■ Exercise objective
The records below are to be transcribed word for word.

*** Opening of Data shown ***

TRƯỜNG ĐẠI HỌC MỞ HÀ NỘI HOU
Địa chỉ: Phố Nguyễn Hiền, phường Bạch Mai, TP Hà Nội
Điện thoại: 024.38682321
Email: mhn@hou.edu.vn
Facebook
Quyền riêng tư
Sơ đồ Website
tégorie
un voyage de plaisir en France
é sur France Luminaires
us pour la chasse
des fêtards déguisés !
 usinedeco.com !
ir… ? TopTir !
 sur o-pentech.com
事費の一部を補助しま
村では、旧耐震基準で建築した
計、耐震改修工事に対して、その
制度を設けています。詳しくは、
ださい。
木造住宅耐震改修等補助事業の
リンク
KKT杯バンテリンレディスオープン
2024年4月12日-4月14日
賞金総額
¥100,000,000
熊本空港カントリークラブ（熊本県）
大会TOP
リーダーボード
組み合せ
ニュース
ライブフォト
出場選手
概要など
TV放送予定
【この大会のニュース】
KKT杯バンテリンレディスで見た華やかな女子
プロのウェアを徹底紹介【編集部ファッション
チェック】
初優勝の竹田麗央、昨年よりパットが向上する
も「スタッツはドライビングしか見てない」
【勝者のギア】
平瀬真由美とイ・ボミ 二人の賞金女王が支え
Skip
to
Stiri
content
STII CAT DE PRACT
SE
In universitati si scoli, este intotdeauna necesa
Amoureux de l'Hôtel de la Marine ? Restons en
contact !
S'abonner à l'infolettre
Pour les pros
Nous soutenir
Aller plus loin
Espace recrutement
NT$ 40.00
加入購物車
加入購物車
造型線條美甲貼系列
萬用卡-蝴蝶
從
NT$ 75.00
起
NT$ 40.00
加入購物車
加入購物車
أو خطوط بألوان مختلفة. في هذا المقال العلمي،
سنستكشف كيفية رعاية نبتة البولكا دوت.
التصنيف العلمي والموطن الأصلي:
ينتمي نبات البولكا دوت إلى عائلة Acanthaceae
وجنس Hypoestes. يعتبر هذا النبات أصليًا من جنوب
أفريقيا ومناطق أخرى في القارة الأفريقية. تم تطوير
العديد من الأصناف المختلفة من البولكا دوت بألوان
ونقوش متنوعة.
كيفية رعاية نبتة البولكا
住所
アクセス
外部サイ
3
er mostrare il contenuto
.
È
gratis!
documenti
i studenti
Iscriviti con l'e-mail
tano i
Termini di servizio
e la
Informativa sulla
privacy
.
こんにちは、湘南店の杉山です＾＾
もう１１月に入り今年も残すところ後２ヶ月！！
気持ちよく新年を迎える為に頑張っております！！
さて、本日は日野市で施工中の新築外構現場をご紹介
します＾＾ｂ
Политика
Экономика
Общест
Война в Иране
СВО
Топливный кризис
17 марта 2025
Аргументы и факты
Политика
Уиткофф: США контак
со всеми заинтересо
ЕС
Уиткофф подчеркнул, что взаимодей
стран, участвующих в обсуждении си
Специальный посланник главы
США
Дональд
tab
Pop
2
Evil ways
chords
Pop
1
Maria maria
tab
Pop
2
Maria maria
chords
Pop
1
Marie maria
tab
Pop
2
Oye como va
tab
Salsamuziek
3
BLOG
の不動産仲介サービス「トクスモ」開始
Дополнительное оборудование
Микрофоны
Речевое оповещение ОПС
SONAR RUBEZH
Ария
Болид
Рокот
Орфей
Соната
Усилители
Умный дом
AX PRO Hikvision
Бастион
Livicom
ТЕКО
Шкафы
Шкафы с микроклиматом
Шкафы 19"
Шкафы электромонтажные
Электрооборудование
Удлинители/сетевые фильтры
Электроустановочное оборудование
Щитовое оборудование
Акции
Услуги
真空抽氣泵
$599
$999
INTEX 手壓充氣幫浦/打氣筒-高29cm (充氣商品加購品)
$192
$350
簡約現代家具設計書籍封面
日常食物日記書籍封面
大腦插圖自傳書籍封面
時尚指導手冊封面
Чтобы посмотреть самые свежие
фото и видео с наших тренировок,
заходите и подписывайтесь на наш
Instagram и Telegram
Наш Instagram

*** Close of Data shown ***

■ The answer
TRƯỜNG ĐẠI HỌC MỞ HÀ NỘI HOU
Địa chỉ: Phố Nguyễn Hiền, phường Bạch Mai, TP Hà Nội
Điện thoại: 024.38682321
Email: mhn@hou.edu.vn
Facebook
Quyền riêng tư
Sơ đồ Website
tégorie
un voyage de plaisir en France
é sur France Luminaires
us pour la chasse
des fêtards déguisés !
 usinedeco.com !
ir… ? TopTir !
 sur o-pentech.com
事費の一部を補助しま
村では、旧耐震基準で建築した
計、耐震改修工事に対して、その
制度を設けています。詳しくは、
ださい。
木造住宅耐震改修等補助事業の
リンク
KKT杯バンテリンレディスオープン
2024年4月12日-4月14日
賞金総額
¥100,000,000
熊本空港カントリークラブ（熊本県）
大会TOP
リーダーボード
組み合せ
ニュース
ライブフォト
出場選手
概要など
TV放送予定
【この大会のニュース】
KKT杯バンテリンレディスで見た華やかな女子
プロのウェアを徹底紹介【編集部ファッション
チェック】
初優勝の竹田麗央、昨年よりパットが向上する
も「スタッツはドライビングしか見てない」
【勝者のギア】
平瀬真由美とイ・ボミ 二人の賞金女王が支え
Skip
to
Stiri
content
STII CAT DE PRACT
SE
In universitati si scoli, este intotdeauna necesa
Amoureux de l'Hôtel de la Marine ? Restons en
contact !
S'abonner à l'infolettre
Pour les pros
Nous soutenir
Aller plus loin
Espace recrutement
NT$ 40.00
加入購物車
加入購物車
造型線條美甲貼系列
萬用卡-蝴蝶
從
NT$ 75.00
起
NT$ 40.00
加入購物車
加入購物車
أو خطوط بألوان مختلفة. في هذا المقال العلمي،
سنستكشف كيفية رعاية نبتة البولكا دوت.
التصنيف العلمي والموطن الأصلي:
ينتمي نبات البولكا دوت إلى عائلة Acanthaceae
وجنس Hypoestes. يعتبر هذا النبات أصليًا من جنوب
أفريقيا ومناطق أخرى في القارة الأفريقية. تم تطوير
العديد من الأصناف المختلفة من البولكا دوت بألوان
ونقوش متنوعة.
كيفية رعاية نبتة البولكا
住所
アクセス
外部サイ
3
er mostrare il contenuto
.
È
gratis!
documenti
i studenti
Iscriviti con l'e-mail
tano i
Termini di servizio
e la
Informativa sulla
privacy
.
こんにちは、湘南店の杉山です＾＾
もう１１月に入り今年も残すところ後２ヶ月！！
気持ちよく新年を迎える為に頑張っております！！
さて、本日は日野市で施工中の新築外構現場をご紹介
します＾＾ｂ
Политика
Экономика
Общест
Война в Иране
СВО
Топливный кризис
17 марта 2025
Аргументы и факты
Политика
Уиткофф: США контак
со всеми заинтересо
ЕС
Уиткофф подчеркнул, что взаимодей
стран, участвующих в обсуждении си
Специальный посланник главы
США
Дональд
tab
Pop
2
Evil ways
chords
Pop
1
Maria maria
tab
Pop
2
Maria maria
chords
Pop
1
Marie maria
tab
Pop
2
Oye como va
tab
Salsamuziek
3
BLOG
の不動産仲介サービス「トクスモ」開始
Дополнительное оборудование
Микрофоны
Речевое оповещение ОПС
SONAR RUBEZH
Ария
Болид
Рокот
Орфей
Соната
Усилители
Умный дом
AX PRO Hikvision
Бастион
Livicom
ТЕКО
Шкафы
Шкафы с микроклиматом
Шкафы 19"
Шкафы электромонтажные
Электрооборудование
Удлинители/сетевые фильтры
Электроустановочное оборудование
Щитовое оборудование
Акции
Услуги
真空抽氣泵
$599
$999
INTEX 手壓充氣幫浦/打氣筒-高29cm (充氣商品加購品)
$192
$350
簡約現代家具設計書籍封面
日常食物日記書籍封面
大腦插圖自傳書籍封面
時尚指導手冊封面
Чтобы посмотреть самые свежие
фото и видео с наших тренировок,
заходите и подписывайтесь на наш
Instagram и Telegram
Наш Instagram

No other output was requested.